Why is this significant? Well, the good fortune of living in San Diego means that these surfies see a sunset in the ocean on almost a daily basis. As a result, they usually don’t stop to appreciate the moment. They are focused on the next wave, much like the rest of us who don’t bother to take in the beauty that surrounds us until it hits us in the face.

Sitting there watching the sun go down, I looked left and right and it was the first time that I have ever seen the entire beach spellbound by the sight of the sun melting into the ocean. Normally there are people intent on exercising or talking or doing stuff. Yet for a brief moment last night, not a soul stirred as everyone soaked up the magic.

The sun setting is always a beautiful moment. It reminds us of our transience and the cycle of life and the need to savour every moment we have. This more spectacular sunset, was just a sign to say that we had perhaps become complacent in our admiration for beauty in the natural world.

It was a timely reminder and our unborn daughter voiced her admiration with a firm kick to my wife’s kidneys.

Talking to strangers makes us happier

So, if you travel on the London Underground there is an unspoken rule that you must never make eye contact with strangers let alone speak to anyone. The commuters generally look miserable, like cattle on the way to a cull. The only time that changes is on the last few Tubes in the evening and later in the week, when post work imbibing has rendered the stoic British aloofness defunct and lively banter fills the train carriages. 

In my naiveté I always assumed that it was purely the booze talking, but recent research suggests that there may be another reason. Seems that we are just social and actually enjoy social interaction with others. Yes there may be some nutters that we perhaps wish we hadn’t started a conversation with, but generally it is better than sitting there staring at the floor.

The really interesting thing is that the control group, believed that talking to strangers would make them far less happy. Where does this fear of talking to strangers come from? Is it from those people on the plane that force you to talk to them even though you would rather be sleeping? You know the one stat don’t pick up on social cues?

If you think about it though, for the most part, the people that tend to talk to you in public tend to be normal happy people. Are they happy because they talk to strangers? 

Having grown up in a small town, where one basically greets everyone and often has chats with strangers, I have noticed that there is a inverse proportion of friendliness to population density. If you live in an apartment, you scurry from your car to the front door trying not to look up. If you live in a townhome you wave to the neighbors as you drive into the garage. If you live in a house with some space, you stop to chat to the neighbor.
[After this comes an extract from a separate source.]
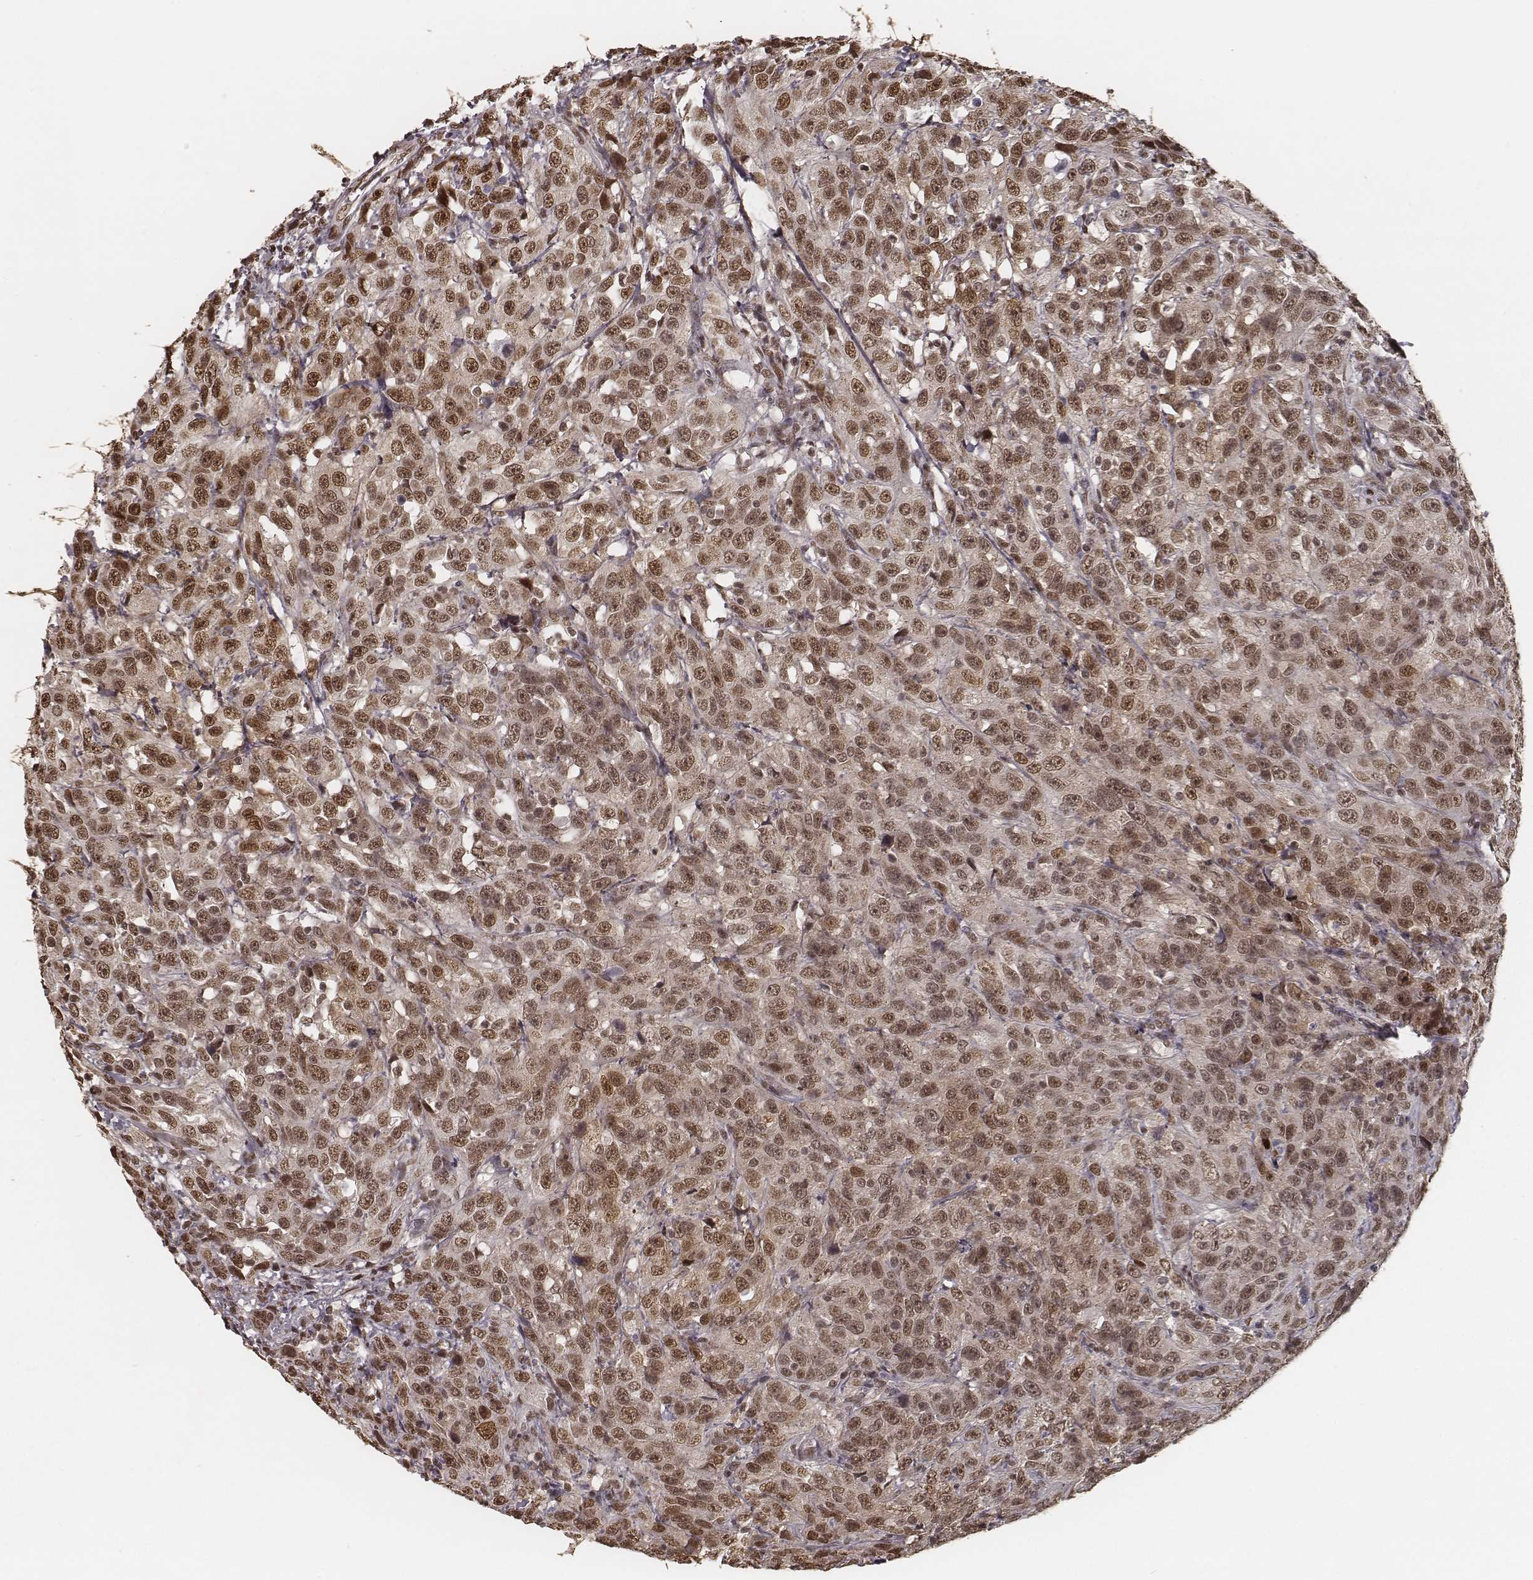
{"staining": {"intensity": "strong", "quantity": "<25%", "location": "nuclear"}, "tissue": "urothelial cancer", "cell_type": "Tumor cells", "image_type": "cancer", "snomed": [{"axis": "morphology", "description": "Urothelial carcinoma, NOS"}, {"axis": "morphology", "description": "Urothelial carcinoma, High grade"}, {"axis": "topography", "description": "Urinary bladder"}], "caption": "Immunohistochemistry image of neoplastic tissue: high-grade urothelial carcinoma stained using immunohistochemistry displays medium levels of strong protein expression localized specifically in the nuclear of tumor cells, appearing as a nuclear brown color.", "gene": "HMGA2", "patient": {"sex": "female", "age": 73}}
If you live in Outback Australia, anyone you see is instantly your best friend and you are invited to the wedding/christening/wake all within the first 2 minutes of conversation.

Will the ever burgeoning population drive us from our natural desire to seek social contact? Can communities be planed to encourage more interaction and make people happier? Regardless…. take a chance, talk to a stranger today and every day!